▸ Kaynak metin
═══
Üç sınıf insanın amel defteri kapanmaz. Onlar öldükleri hâlde yaşayan; kabirde olduğu hâlde sevap kazanan bahtiyar insanlardır…
Hepimizin farkında olduğu gibi; tıp ilmi baş döndürücü bir hızla gelişiyor, her gün yeni ilaçlar, yeni tedavi metotları bulunuyor. Organ nakilleri normal, sıradan bir iş gibi yapılıyor, hatta kalp nakilleri, ciğer nakilleri de yapılabilmektedir… Bütün bu gelişmelere rağmen ölüme çare bulunamıyor ve dünyanın en modern hastanelerinden bile cenazeler peş peşe çıkıyor. Peki, ömrümüzü uzatmak mümkün olabilir mi?
Bu suale şöyle cevap verilebilir: “Dünyada yaşamaktan maksat, ahireti kurtarmak, ebedî saadete kavuşmaktır. En önemli meselemiz, kıyamette amellerimizin tartılacağı terazinin, hayır kefesini ağırlaştırmaktır.”
İnsan ölünce amel defteri kapanır, üç sınıf insan hariç. Onların amel defteri kapanmaz. Onlar öldükleri hâlde yaşayan; kabirde olduğu hâlde sevap kazanan bahtiyar insanlardır.
═══
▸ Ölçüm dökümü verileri
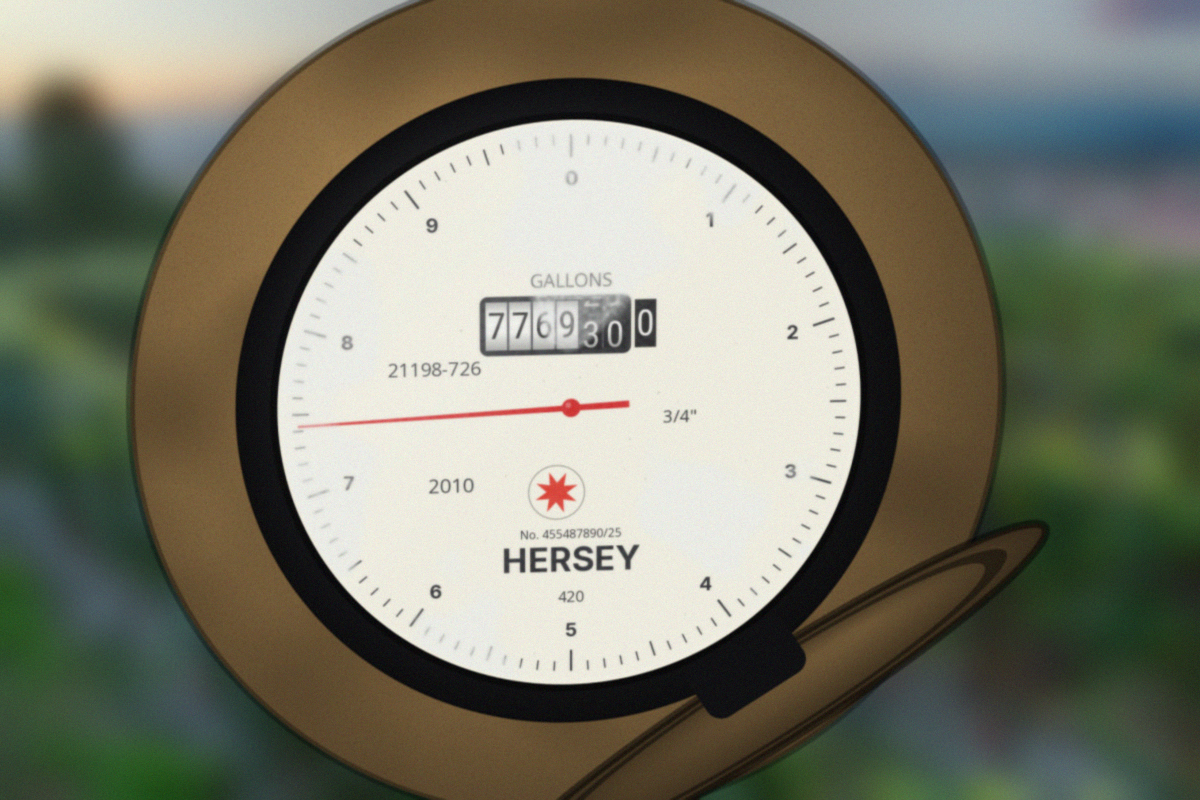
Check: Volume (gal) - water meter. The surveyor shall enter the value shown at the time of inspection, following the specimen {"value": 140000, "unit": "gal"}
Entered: {"value": 7769297.4, "unit": "gal"}
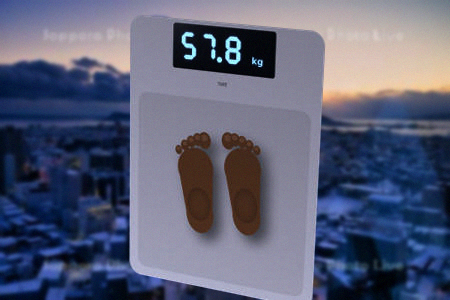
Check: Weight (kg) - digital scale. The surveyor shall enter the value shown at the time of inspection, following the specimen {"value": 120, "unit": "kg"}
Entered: {"value": 57.8, "unit": "kg"}
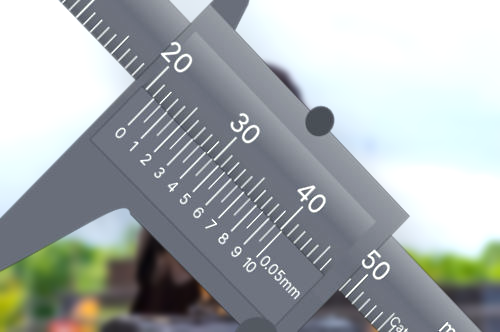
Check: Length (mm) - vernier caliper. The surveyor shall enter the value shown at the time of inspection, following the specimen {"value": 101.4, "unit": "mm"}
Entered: {"value": 21.2, "unit": "mm"}
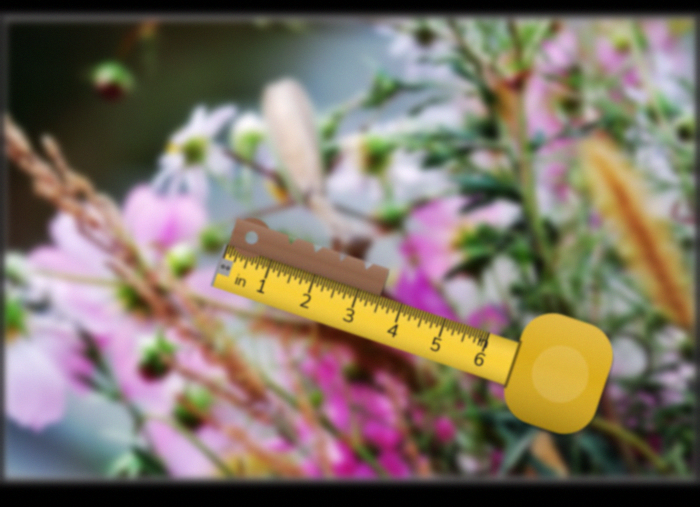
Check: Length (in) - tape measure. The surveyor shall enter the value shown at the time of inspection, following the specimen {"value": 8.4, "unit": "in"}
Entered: {"value": 3.5, "unit": "in"}
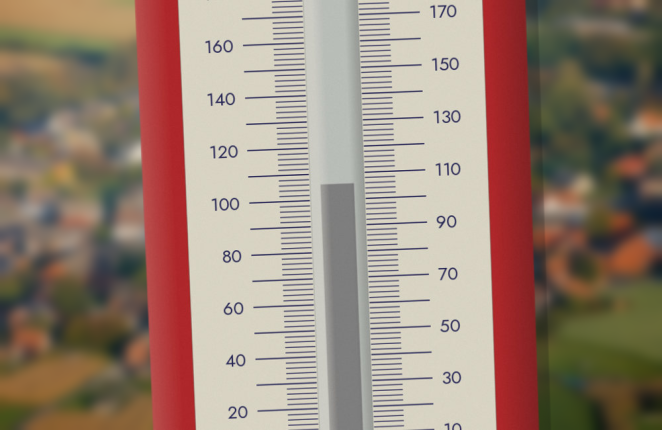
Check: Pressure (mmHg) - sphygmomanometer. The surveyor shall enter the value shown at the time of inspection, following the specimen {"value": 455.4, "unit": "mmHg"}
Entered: {"value": 106, "unit": "mmHg"}
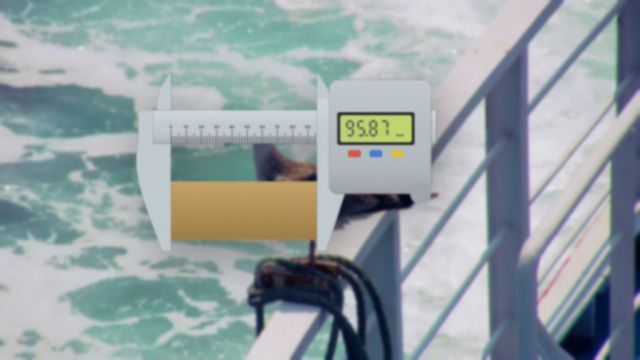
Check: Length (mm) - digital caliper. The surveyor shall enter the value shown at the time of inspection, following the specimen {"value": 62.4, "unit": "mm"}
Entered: {"value": 95.87, "unit": "mm"}
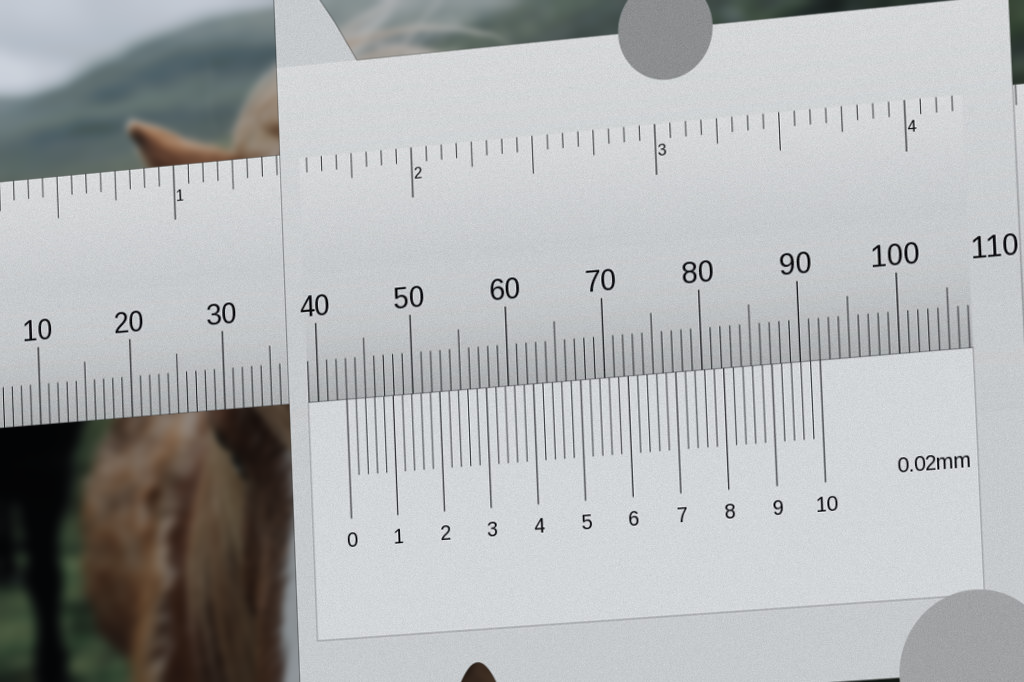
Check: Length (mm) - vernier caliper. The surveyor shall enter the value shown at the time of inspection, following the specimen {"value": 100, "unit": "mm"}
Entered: {"value": 43.0, "unit": "mm"}
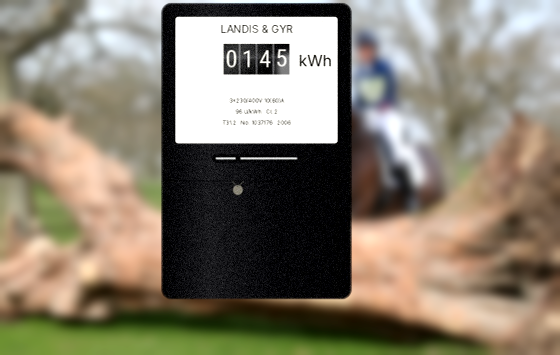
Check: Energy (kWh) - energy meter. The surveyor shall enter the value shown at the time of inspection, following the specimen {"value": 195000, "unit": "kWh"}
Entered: {"value": 145, "unit": "kWh"}
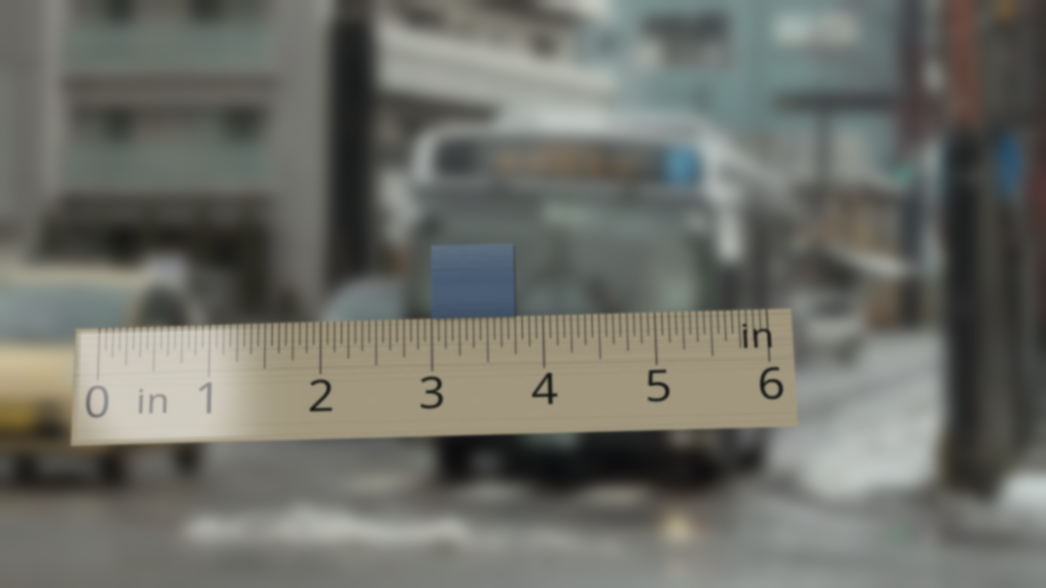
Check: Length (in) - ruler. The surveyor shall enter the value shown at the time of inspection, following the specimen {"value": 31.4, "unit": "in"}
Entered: {"value": 0.75, "unit": "in"}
═══
▸ Etkinlik 1
Amel defteri konulu metinde "Bu suale şöyle" sözlerini içeren ifadeyle başlayıp "kazanan bahtiyar insanlardır." sözleriyle biten bölümü hiçbir değişiklik yapmadan yeniden yazınız.
▸ Etkinlik 2
Aşağıdaki ifadelerin amel defteri konulu metinle uyuşup uyuşmadığını evet ya da hayır diye belirtiniz ve her yanıtın gerekçesi olarak metinden belirleyici sözleri aynen alıntılayınız. (a) Kalp ve ciğer nakilleri de yapılabilmektedir. (b) Tıptaki gelişmeler sayesinde ölüme çare bulunmuştur. (c) İnsan ölünce istisnasız herkesin amel defteri kapanır.
▸ Etkinlik 3
Amel defteri konulu metni son cümlesinden sonra devam ettirerek tamamlayınız.
Buradaki kayıtların amel defteri konulu metinle hiçbir ilgisi yoktur.

▸ Görev çıktısı 1
Bu suale şöyle cevap verilebilir: “Dünyada yaşamaktan maksat, ahireti kurtarmak, ebedî saadete kavuşmaktır. En önemli meselemiz, kıyamette amellerimizin tartılacağı terazinin, hayır kefesini ağırlaştırmaktır.”
İnsan ölünce amel defteri kapanır, üç sınıf insan hariç. Onların amel defteri kapanmaz. Onlar öldükleri hâlde yaşayan; kabirde olduğu hâlde sevap kazanan bahtiyar insanlardır.

▸ Görev çıktısı 2
(a) Evet: "hatta kalp nakilleri, ciğer nakilleri de yapılabilmektedir"
(b) Hayır: "Bütün bu gelişmelere rağmen ölüme çare bulunamıyor"
(c) Hayır: "İnsan ölünce amel defteri kapanır, üç sınıf insan hariç."

▸ Görev çıktısı 3
Birincisi: Sadaka-i cariye; insanların yararlanacağı tesisler yaptıranlar. Cami, Kur’ân-ı kerim kursu, hastane, yol, köprü gibi…
İkincisi: İlim öğreten, talebe yetiştiren, faydalı kitap yazanlar… Bu talebeler talebe yetiştirdikçe, kitaplar okundukça yazanın defterine sevap işlenir… Dört mezhep imamımız, akâidde iki imamımız ve İmam-ı Gazâli, İmam-ı Rabbani hazretleri gibi… Bunlar bizi ve bizim gibi milyonlarca insanı hâlâ okutuyorlar ve dua alıyorlar…
Üçüncüsü: Kendisinden sonra hayırlı evlât bırakanlar… Yavrularımız, bizden sonra bizim hayatımızı devam ettireceklerdir, bunun için onların yetişmesine çok önem vermeliyiz…
Hayırlı evlât nasıl sevaplarımızı artırıyorsa, hayırsız evlât da günahlarımızı artırır. Bir baba, çocuğuna on beş yaşına kadar dinini öğretmemiş, nasıl ibadet edeceğini tarif etmemiş, haramları tanıtmamışsa, o çocuğun ömür boyu yapacağı bütün günahlar da onun günah defterine yazılır.
Bahtiyar o kimsedir ki; ölünce, günahları da ölür, öldükten sonra günah işlemez.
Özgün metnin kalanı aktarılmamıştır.